Is the NHS overspending or underspending, and what are the implications?

Since the launch of the NHS in 1948, it has remained a free service for the use and benefit of all UK residents. Funded purely by taxation, its yearly budget has long been a bone of contention and is frequently under examination.

The budget for the NHS in England for 2015/16 is £116.4 billion – a figure that requires extensive management and one that is frequently overspent. During the previous financial year, trusts collectively amounted debts in the region of £2.4b billion – a record deficit. This was partly due to an increase in the number of hospital staff employed, by 18,000 people, or 1.6%. Foundation trusts spent an extra £1.2bn alone, which was around £660 more than had been planned for.

With such a huge deficit, the NHS budget is under the microscope like never before, and the need to reduce this deficit it well documented.

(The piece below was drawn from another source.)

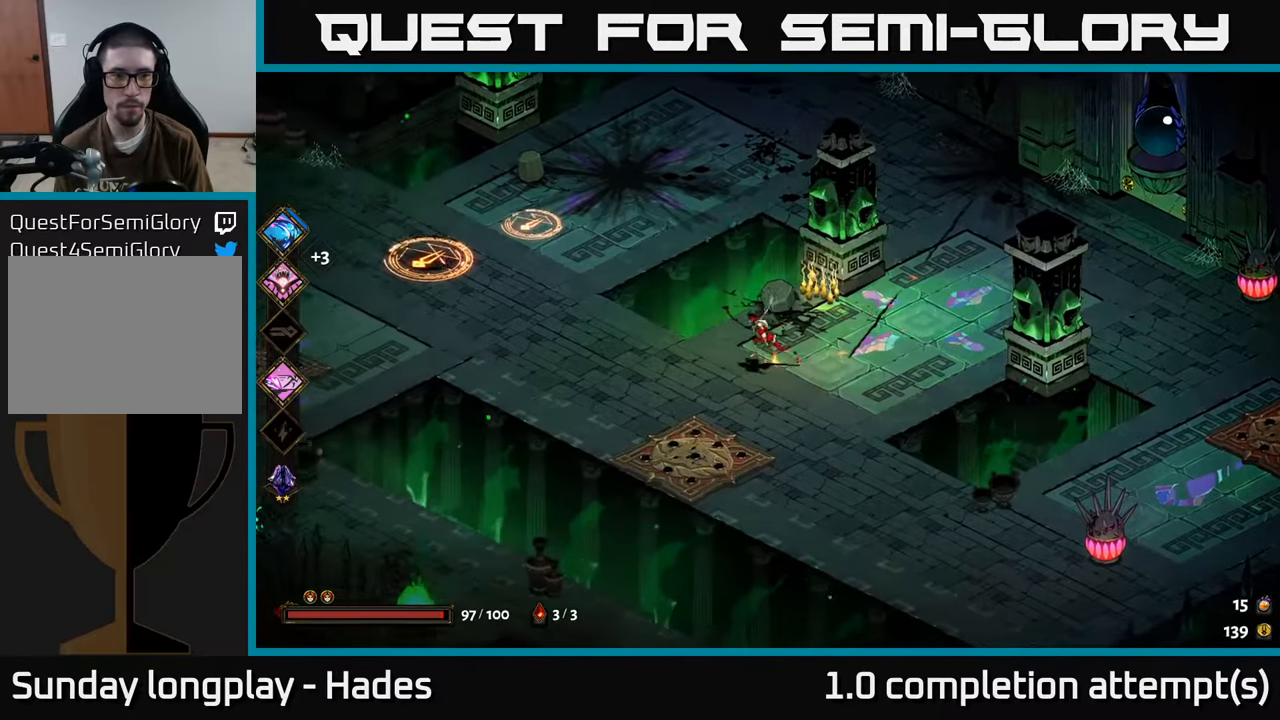
{"buttons": ["Y"], "left_stick": "left", "events": [[300, "A", "down"], [384, "A", "up"], [484, "Y", "down"]]}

The King’s Fund think tank has stated that there will be no choice but to relax waiting time targets and cut staffing levels if the government wants to bring NHS finances back under control and there are major initiatives being set by the NHS presently to control spending, but they also warn that this could compromise patient care. Senior policy advisor, Helen McKenna, has publicly stated that;

“Politicians need to be honest with the public about what the NHS can offer with the funding allocated to it. It is no longer credible to argue that the NHS can continue to meet increasing demand for services, deliver current standards of care and stay within its budget. This is widely understood within the NHS and now needs to be debated with the public. There are no easy choices, but it would be disastrous to adopt a mindset that fails to acknowledge the serious state of the NHS in England today.”

Her point is clear – there is simply not enough budget available within the NHS for it to continue providing the level of care that we have all become accustomed to expect. Regulators have already insisted that efforts to try to control the rising costs are beginning to show an impact. Frustrations were also voiced though, that at a time when money is drying up, there are rising demands for healthcare, higher costs associated with it and problems with being able to discharge medically fit patients to a lack of suitable care outside of hospital.

It’s an ongoing challenge, and one that there is no easy answer to. The NHS has acknowledged that there are numerous factors that have led to the overspending, and combatting them is beyond the means of individual trusts. In this situation, problems will be better solved by uniting as an entire health and care system to reshape how services are delivered.